Nice sentiment.  Not sure Michael O'Hare was the right guy to deliver it, but I think it works relatively well, and it brings the episode into focus: this entire thing has been an argument against isolationism.  You will perhaps note that this arguably puts the station and its commander at odds with popular sentiment on Earth.  (You will also perhaps note that this arguably puts Babylon 5 at odds with popular current real-world sentiment, in some ways.)  Not the last you're going to hear of that.
If only for these final three scenes, I think "Infection" gets a somewhat bum rap.  Is it a bad episode?  Yeah, it is.  But it's got thematic relevance to the overall series, and a (somewhat rare for this series) Roddenberrian philosophy and approach that charms me.

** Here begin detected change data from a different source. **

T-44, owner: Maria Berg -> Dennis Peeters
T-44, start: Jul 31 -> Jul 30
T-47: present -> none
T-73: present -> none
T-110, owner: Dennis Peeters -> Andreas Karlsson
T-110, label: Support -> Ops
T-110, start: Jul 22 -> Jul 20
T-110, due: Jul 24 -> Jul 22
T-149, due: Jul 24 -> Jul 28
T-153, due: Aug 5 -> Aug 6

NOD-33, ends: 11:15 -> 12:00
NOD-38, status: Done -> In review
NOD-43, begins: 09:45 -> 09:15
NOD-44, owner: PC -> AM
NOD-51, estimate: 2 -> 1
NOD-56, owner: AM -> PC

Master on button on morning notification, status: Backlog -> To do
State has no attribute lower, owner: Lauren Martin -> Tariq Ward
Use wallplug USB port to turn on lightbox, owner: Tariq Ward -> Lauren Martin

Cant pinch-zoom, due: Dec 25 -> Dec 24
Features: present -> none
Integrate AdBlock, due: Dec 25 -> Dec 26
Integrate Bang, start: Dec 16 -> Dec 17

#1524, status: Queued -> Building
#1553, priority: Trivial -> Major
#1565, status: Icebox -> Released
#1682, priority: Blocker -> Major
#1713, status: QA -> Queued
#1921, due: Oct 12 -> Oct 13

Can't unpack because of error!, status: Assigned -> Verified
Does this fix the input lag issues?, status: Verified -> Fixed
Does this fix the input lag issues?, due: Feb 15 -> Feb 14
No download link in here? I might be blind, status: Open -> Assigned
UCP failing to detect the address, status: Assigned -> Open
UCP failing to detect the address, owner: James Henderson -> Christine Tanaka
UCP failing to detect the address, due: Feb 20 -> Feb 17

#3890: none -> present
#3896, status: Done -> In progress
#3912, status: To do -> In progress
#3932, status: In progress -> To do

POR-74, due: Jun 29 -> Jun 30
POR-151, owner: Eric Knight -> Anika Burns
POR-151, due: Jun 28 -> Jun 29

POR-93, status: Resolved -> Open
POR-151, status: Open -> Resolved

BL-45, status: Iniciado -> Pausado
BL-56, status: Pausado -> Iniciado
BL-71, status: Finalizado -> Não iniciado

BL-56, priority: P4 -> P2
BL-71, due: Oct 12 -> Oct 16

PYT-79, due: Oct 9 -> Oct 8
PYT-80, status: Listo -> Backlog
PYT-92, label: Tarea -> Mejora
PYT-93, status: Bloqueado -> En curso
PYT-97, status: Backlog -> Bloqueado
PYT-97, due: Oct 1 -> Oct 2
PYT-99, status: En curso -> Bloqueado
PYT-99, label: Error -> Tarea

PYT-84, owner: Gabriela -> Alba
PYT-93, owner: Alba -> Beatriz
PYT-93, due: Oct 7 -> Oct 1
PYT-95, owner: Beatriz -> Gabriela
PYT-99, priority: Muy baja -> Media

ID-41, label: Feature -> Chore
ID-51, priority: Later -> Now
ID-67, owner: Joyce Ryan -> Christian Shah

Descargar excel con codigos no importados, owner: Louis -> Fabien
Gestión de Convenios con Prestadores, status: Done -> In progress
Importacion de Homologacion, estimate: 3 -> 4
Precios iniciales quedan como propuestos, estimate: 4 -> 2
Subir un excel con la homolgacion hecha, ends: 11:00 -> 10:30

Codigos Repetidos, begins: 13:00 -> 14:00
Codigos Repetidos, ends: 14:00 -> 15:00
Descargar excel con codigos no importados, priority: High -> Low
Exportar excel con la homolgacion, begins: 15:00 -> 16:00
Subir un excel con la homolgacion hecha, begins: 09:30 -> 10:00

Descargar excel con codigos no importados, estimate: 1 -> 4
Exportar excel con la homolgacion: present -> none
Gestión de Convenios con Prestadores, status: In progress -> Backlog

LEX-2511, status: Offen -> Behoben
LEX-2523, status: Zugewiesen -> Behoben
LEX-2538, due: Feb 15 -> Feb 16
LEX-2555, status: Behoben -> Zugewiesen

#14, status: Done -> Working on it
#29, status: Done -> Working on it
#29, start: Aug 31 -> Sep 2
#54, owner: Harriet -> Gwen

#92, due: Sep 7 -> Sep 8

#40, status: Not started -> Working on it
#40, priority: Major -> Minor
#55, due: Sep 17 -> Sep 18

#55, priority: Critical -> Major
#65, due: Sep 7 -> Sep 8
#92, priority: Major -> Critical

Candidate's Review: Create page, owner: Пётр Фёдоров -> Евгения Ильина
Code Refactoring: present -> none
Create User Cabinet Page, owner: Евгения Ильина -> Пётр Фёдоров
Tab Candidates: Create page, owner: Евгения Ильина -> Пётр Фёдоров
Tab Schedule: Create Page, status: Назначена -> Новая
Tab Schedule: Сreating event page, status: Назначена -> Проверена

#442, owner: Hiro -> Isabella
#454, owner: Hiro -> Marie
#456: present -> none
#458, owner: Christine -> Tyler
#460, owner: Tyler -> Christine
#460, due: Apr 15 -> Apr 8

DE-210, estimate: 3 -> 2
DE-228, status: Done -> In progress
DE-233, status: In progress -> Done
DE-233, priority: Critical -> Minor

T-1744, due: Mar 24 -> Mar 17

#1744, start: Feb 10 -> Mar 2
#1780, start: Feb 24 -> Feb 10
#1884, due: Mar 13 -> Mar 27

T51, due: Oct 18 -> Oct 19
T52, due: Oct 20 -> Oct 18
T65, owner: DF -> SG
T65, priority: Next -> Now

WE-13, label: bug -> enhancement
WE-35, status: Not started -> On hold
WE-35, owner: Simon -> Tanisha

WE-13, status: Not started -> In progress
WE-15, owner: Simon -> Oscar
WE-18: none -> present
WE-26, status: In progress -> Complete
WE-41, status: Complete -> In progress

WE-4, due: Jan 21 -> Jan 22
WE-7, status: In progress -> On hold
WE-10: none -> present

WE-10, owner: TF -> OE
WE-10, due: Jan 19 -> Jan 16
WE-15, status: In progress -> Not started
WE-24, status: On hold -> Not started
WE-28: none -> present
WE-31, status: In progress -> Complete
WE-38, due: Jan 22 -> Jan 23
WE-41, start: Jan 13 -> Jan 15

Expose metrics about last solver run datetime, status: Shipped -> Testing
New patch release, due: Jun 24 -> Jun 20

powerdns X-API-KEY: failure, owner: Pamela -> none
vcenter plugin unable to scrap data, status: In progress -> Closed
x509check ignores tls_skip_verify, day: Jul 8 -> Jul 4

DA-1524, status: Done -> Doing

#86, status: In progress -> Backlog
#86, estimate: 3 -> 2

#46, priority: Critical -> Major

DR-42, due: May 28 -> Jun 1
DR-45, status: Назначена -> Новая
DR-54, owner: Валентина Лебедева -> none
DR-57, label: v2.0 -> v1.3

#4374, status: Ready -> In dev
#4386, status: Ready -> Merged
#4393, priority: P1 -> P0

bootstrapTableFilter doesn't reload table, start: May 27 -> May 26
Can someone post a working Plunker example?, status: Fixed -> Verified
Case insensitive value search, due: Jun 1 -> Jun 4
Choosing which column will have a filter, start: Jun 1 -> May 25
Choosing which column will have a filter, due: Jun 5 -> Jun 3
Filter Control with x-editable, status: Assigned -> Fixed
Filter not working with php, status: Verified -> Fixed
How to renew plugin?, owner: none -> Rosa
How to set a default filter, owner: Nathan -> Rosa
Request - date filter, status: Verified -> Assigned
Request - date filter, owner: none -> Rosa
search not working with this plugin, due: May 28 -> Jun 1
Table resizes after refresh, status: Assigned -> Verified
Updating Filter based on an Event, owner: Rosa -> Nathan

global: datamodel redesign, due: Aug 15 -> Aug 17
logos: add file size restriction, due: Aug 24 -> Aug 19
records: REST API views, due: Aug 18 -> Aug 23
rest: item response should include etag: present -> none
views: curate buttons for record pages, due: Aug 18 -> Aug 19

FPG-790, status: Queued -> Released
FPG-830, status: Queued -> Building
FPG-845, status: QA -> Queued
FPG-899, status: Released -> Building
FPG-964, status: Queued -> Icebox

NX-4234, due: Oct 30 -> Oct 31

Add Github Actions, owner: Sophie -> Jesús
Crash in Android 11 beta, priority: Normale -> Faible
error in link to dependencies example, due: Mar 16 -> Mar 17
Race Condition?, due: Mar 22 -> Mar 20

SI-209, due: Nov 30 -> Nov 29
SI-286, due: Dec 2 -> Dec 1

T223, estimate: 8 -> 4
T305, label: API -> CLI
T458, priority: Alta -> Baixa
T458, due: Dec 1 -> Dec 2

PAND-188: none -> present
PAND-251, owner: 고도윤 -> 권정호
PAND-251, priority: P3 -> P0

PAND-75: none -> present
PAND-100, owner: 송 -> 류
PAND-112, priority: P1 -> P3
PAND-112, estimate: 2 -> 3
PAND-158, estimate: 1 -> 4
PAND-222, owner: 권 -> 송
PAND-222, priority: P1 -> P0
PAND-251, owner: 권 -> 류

A couple more things I wanted to mention:

  • The biomechanics subplot is intriguing.  Vance points out that there is reason to believe that the Minbari possess biomechanical weapons; the Vorlons definitely do.  This speaks to a desire on the part of Interplanetary Expeditions -- and the bioweapons firm backing them -- to bring humankind on par with those races; and in a manner that speaks more to aggression (or defense against the perception of aggression from others) than to the spirit of exploration and achievement.  Say what you will about the actual quality of this episode, but these are matters which deeply inform the backbone of the series and its overall story; so it's got that, if nothing else.
  • Speaking of which, there are also good character beats which play differently when one knows the entire sweep of the series.  This is certainly true of Sinclair, but also of Franklin.  "I'm the doctor, I know what I'm doing," says Franklin, who is literally staggering around after having been blasted by the Ikarran weapon.  Franklin isn't not drunk, but Biggs (coincidentally or not) plays the scene almost as if he is, which makes this a (perhaps inadvertent) foreshadowing of a plotline of his which won't happen for seasons.
  • Here's an episode in which the shortcomings of the budget are truly a major problem.  The idea is that the Ikarran warrior can't be found easily because the station is simply too large.  But the station doesn't feel large.  It feels as if the entire thing is about the size of a smallish grocery store.  So the "hunt" aspect falls as flat as flat can be.  In order to engage with the material at all, one has to apply a mental filter in which one is watching the big-budget reboot in one's mind.